◆ **The problem**
Using "Horsch" as the search string, find the matching lines below and copy them.

◆ **Records from a collection**
Start of Block
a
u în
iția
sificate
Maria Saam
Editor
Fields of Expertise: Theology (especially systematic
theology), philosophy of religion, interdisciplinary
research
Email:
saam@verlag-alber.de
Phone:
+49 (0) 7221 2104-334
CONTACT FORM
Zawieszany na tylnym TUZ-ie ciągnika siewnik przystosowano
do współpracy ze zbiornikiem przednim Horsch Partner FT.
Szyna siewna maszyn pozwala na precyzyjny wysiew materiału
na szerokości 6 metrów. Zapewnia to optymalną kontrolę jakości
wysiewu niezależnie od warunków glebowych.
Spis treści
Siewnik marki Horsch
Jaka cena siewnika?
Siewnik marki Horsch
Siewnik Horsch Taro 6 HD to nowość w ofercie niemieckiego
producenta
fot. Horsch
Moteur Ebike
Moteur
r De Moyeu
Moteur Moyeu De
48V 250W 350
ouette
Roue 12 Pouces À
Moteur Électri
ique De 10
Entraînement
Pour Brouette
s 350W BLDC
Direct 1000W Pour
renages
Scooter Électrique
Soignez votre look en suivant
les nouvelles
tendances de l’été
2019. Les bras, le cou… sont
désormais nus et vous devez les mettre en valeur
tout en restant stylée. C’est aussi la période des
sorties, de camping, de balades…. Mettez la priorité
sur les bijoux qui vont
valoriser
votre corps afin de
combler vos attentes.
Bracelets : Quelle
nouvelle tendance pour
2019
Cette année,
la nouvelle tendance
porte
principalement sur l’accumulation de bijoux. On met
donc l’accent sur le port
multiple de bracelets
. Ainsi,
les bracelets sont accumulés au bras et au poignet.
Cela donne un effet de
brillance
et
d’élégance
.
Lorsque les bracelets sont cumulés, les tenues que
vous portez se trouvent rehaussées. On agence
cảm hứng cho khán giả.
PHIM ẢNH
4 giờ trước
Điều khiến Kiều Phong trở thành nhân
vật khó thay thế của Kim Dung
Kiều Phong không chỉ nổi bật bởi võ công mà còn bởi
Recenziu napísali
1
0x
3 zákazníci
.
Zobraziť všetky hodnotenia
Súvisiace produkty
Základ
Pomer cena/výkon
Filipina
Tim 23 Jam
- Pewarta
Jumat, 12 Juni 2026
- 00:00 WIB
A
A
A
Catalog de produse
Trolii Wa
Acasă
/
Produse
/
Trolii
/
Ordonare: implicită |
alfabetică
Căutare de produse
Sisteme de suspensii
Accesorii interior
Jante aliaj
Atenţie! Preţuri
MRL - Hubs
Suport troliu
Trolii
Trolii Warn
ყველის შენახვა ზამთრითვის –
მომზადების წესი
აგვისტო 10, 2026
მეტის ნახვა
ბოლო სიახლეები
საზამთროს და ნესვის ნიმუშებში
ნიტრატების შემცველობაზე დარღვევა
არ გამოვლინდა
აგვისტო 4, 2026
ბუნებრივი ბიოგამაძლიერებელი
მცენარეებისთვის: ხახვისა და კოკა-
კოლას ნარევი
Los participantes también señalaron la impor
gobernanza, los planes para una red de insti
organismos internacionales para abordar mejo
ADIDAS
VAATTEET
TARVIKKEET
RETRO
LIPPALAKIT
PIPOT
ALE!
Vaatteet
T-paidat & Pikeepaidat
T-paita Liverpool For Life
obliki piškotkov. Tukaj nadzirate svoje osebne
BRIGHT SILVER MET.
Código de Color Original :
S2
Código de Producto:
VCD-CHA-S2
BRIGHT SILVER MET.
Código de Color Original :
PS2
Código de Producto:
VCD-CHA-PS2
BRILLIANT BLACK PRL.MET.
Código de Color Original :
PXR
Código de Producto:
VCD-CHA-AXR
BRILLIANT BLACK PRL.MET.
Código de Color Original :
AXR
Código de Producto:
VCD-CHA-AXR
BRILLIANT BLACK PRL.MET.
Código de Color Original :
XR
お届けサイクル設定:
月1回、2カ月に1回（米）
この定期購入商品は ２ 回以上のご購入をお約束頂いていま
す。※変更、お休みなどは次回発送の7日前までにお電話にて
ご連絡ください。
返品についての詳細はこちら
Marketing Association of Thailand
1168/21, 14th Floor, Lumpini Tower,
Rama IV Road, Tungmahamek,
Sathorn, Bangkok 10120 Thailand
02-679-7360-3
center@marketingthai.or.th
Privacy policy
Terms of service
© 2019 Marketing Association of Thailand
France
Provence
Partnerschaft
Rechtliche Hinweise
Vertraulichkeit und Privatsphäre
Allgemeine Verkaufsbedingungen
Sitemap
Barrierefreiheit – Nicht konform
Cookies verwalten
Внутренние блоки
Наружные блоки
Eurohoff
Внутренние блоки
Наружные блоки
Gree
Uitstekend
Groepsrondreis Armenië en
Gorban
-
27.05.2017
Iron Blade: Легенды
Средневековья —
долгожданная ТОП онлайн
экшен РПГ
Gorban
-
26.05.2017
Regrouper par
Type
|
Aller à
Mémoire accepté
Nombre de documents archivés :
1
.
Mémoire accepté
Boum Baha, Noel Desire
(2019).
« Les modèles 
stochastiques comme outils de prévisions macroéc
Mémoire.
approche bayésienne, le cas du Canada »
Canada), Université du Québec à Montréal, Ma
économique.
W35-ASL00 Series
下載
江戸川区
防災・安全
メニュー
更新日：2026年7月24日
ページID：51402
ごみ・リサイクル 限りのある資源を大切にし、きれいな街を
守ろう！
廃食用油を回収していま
End of Block
◆ **Output**
do współpracy ze zbiornikiem przednim Horsch Partner FT.
Siewnik marki Horsch
Siewnik marki Horsch
Siewnik Horsch Taro 6 HD to nowość w ofercie niemieckiego
fot. Horsch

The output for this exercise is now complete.